# DATA SEGMENT:
=== Section Start ===

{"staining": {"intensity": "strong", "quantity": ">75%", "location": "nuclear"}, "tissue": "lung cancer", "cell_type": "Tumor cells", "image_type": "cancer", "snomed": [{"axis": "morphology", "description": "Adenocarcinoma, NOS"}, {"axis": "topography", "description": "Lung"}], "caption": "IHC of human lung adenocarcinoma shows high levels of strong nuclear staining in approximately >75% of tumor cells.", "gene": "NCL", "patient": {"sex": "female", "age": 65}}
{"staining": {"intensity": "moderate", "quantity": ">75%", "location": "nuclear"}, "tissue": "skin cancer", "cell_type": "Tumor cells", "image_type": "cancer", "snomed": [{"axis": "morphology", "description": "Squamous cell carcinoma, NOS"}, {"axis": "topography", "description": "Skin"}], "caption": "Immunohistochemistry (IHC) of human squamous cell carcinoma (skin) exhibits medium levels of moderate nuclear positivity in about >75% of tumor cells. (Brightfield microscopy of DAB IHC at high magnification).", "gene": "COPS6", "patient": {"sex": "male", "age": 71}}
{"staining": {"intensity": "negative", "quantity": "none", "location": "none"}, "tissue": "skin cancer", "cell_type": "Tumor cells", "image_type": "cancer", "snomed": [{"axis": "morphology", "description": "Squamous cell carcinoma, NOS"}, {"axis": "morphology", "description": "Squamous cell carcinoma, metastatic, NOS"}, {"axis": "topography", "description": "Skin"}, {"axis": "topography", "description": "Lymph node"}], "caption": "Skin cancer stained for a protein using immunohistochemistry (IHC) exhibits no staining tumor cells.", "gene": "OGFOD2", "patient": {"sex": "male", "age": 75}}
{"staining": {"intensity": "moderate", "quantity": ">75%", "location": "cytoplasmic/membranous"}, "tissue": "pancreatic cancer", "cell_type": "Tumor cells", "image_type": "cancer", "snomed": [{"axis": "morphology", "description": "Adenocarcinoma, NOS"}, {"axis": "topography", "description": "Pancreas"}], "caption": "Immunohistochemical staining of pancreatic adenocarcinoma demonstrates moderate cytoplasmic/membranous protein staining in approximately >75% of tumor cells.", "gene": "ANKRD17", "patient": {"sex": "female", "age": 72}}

=== Section End ===

# WHAT TO DO:
All of the data above should be written out again word for word.

# REPLY TO THE TASK:
{"staining": {"intensity": "strong", "quantity": ">75%", "location": "nuclear"}, "tissue": "lung cancer", "cell_type": "Tumor cells", "image_type": "cancer", "snomed": [{"axis": "morphology", "description": "Adenocarcinoma, NOS"}, {"axis": "topography", "description": "Lung"}], "caption": "IHC of human lung adenocarcinoma shows high levels of strong nuclear staining in approximately >75% of tumor cells.", "gene": "NCL", "patient": {"sex": "female", "age": 65}}
{"staining": {"intensity": "moderate", "quantity": ">75%", "location": "nuclear"}, "tissue": "skin cancer", "cell_type": "Tumor cells", "image_type": "cancer", "snomed": [{"axis": "morphology", "description": "Squamous cell carcinoma, NOS"}, {"axis": "topography", "description": "Skin"}], "caption": "Immunohistochemistry (IHC) of human squamous cell carcinoma (skin) exhibits medium levels of moderate nuclear positivity in about >75% of tumor cells. (Brightfield microscopy of DAB IHC at high magnification).", "gene": "COPS6", "patient": {"sex": "male", "age": 71}}
{"staining": {"intensity": "negative", "quantity": "none", "location": "none"}, "tissue": "skin cancer", "cell_type": "Tumor cells", "image_type": "cancer", "snomed": [{"axis": "morphology", "description": "Squamous cell carcinoma, NOS"}, {"axis": "morphology", "description": "Squamous cell carcinoma, metastatic, NOS"}, {"axis": "topography", "description": "Skin"}, {"axis": "topography", "description": "Lymph node"}], "caption": "Skin cancer stained for a protein using immunohistochemistry (IHC) exhibits no staining tumor cells.", "gene": "OGFOD2", "patient": {"sex": "male", "age": 75}}
{"staining": {"intensity": "moderate", "quantity": ">75%", "location": "cytoplasmic/membranous"}, "tissue": "pancreatic cancer", "cell_type": "Tumor cells", "image_type": "cancer", "snomed": [{"axis": "morphology", "description": "Adenocarcinoma, NOS"}, {"axis": "topography", "description": "Pancreas"}], "caption": "Immunohistochemical staining of pancreatic adenocarcinoma demonstrates moderate cytoplasmic/membranous protein staining in approximately >75% of tumor cells.", "gene": "ANKRD17", "patient": {"sex": "female", "age": 72}}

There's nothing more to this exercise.